Cook County Board President Toni Preckwinkle
Cook County Board President Toni Preckwinkle
Cook County’s board president is threatening cuts “affecting some of the county’s most vulnerable citizens” if Illinois taxpayers don’t give the county more money.
Toni Preckwinkle told the Chicago Sun-Times Editorial Board the county is struggling to make payroll because the state owes it $66 million.
Cook County’s payroll includes 21,969 full-time employees earning a collective $1.528 billion.
A 5 percent across-the-board pay cut would bridge a $66 million budget gap. But Preckwinkle isn’t proposing any pay cuts for Cook County employees.
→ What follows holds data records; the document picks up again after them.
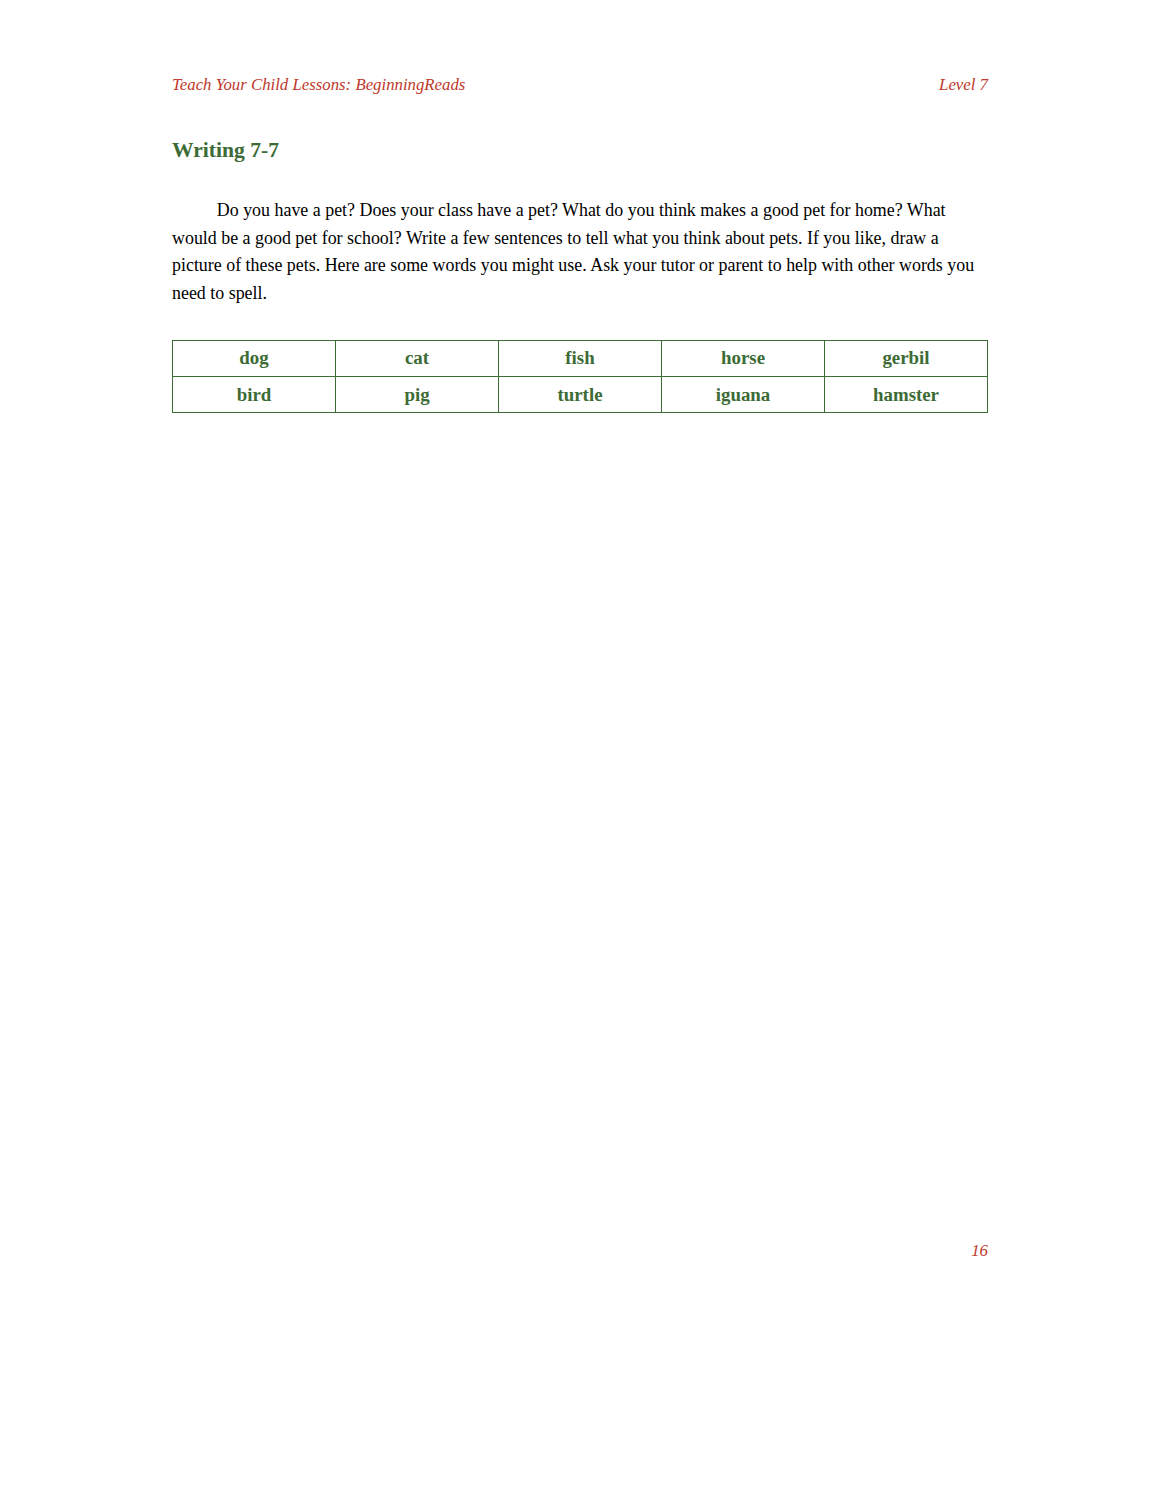Teach Your Child Lessons: BeginningReads Level 7
Writing 7-7
Do you have a pet? Does your class have a pet? What do you think makes a good pet for home? What would be a good pet for school? Write a few sentences to tell what you think about pets. If you like, draw a picture of these pets. Here are some words you might use. Ask your tutor or parent to help with other words you need to spell.
| dog | cat | fish | horse | gerbil |
| bird | pig | turtle | iguana | hamster |
16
In 2014, 3,001 (14 percent) Cook County employees earned more than $90,000 in compensation, before accounting for taxpayer-funded pension contributions.
Another 12,662 (58 percent) Cook County employees earned more than $60,000; and 21,914 of Cook County employees -- or 98 percent -- earned more than Cook County’s median income of $30,048.
The average Cook County employee earned $78,875 in 2014-- $69,937 in compensation and $8,938 in taxpayer-funded pension contribution. But that pension contribution still isn’t nearly enough.
Cook County’s employee pension was $6.25 billion in debt as of Dec. 31, 2014, or $3,165 per Cook County household. That’s a jump of 270 percent over 10 years; the debt was $2.305 billion on Dec. 31, 2005.